# Configuration
## AgentConfig
The `AgentConfig` struct is created internally when you call `Agent::make()`. Defaults are sensible for most use cases:
```rust
pub struct AgentConfig {
pub system_prompt: String, // default: ""
pub template: ChatTemplate, // default: Chatml
pub max_iterations: usize, // default: 10
pub eviction_strategy: EvictionStrategy, // default: 8K tokens
}
```
You control these via builder methods, not by constructing `AgentConfig` directly.
## EvictionStrategy
Controls when and how old messages are removed from context:
```rust
pub struct EvictionStrategy {
pub max_safe_tokens: usize, // default: 8000
}
```
When `total_tokens + prompt_overhead > max_safe_tokens`, the framework pops the oldest messages (FIFO) until the budget fits.
```rust
let agent = Agent::make(config).await?
.with_eviction_strategy(EvictionStrategy { max_safe_tokens: 4096 });
```
The default of 8K is a rough safe point for 8K-context models. For 128K models you might set it to 64K or higher.

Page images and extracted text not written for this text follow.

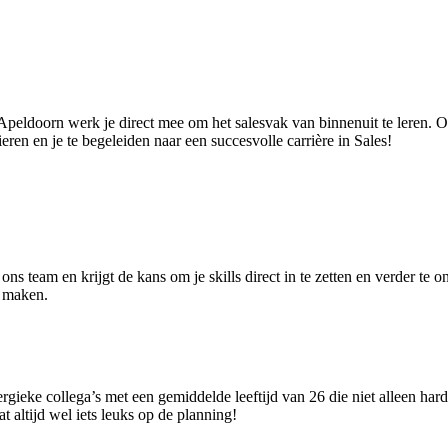
 in Apeldoorn werk je direct mee om het salesvak van binnenuit te leren
ieren en je te begeleiden naar een succesvolle carrière in Sales!
 ons team en krijgt de kans om je skills direct in te zetten en verder te 
l maken.
nergieke collega’s met een gemiddelde leeftijd van 26 die niet alleen h
at altijd wel iets leuks op de planning!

The exact value depends on how much output room you need.
## LLMEngineConfig
This is the enum you pass to `Agent::make()`:
```rust
pub enum LLMEngineConfig {
#[cfg(feature = "openai-api")]
OpenAI(OpenAIEngineConfig),
#[cfg(feature = "llama-cpp")]
Llama(LlamaEngineConfig),
Custom(Box<dyn LLMEngineTrait>),
}
```
### OpenAI config
```rust
OpenAIEngineConfig {
api_key: String,
base_url: String, // "https://api.openai.com/v1"
model_name: String, // "gpt-4o"
temp: f32, // 0.0 - 2.0
top_p: f32, // 0.0 - 1.0
}
```
`base_url` can point to any OpenAI-compatible endpoint (DeepSeek, Ollama with OpenAI adapter, etc.).
### Llama.cpp config
```rust
LlamaEngineConfig {
model_path: String, // path to .gguf file
mmproj_path: Option<String>, // external vision projector (e.g., mmproj-model-f16.gguf)
integrated_vision: bool, // whether the model has native vision capabilities
max_tokens: i32, // max tokens to predict
buffer_size: usize, // batch buffer size for piece decoding
use_gpu: bool, // offload layers to GPU
n_gpu_layers: u32, // how many layers to offload to GPU
n_ctx: u32, // context window size
n_tokens: usize, // batch size for prompt processing
n_seq_max: i32, // max sequences in a batch
penalty_last_n: i32, // past tokens to consider for penalties
penalty_repeat: f32, // repetition penalty
penalty_freq: f32, // frequency penalty
penalty_present: f32, // presence penalty
temp: f32, // temperature (0.0 – 2.0)
top_p: f32, // nucleus sampling threshold
seed: u32, // RNG seed for deterministic generation
min_keep: usize, // min-keep sampling boundary
}
```
Validation runs at load time – if required fields are missing or out of range, you get an `EngineError` immediately rather than a cryptic crash mid-inference.
## Feature flags
```toml
[dependencies]
ambi = { version = "0.3", default-features = false, features = ["openai-api"] }
```
| `openai-api`| OpenAI-compatible cloud backend | `async-openai` |
| `llama-cpp` | Local inference via llama.cpp | `llama-cpp-2`, `llama-cpp-sys-2` |
| `cuda` | CUDA acceleration (implies llama-cpp) | + CUDA SDK |
| `vulkan` | Vulkan acceleration | + Vulkan SDK |
| `metal` | Apple Metal acceleration | + Metal framework |
| `rocm` | AMD ROCm acceleration | + ROCm |
| `macro` | `#[tool]` and `#[agent]` attribute macros (see [ambi-macros](/extensions/ambi-macros)) | `ambi-macros` |
| `mtmd` | Multimodal support for Llama (VLM) | + `base64` |
You cannot enable more than one GPU backend at once – there's a compile-time `compile_error!` guard for this.
## Adding to the runtime requirement
```toml
tokio = { version = "1", features = ["rt-multi-thread", "sync", "time", "macros"] }
```
See [native platform](/platform/native) for details.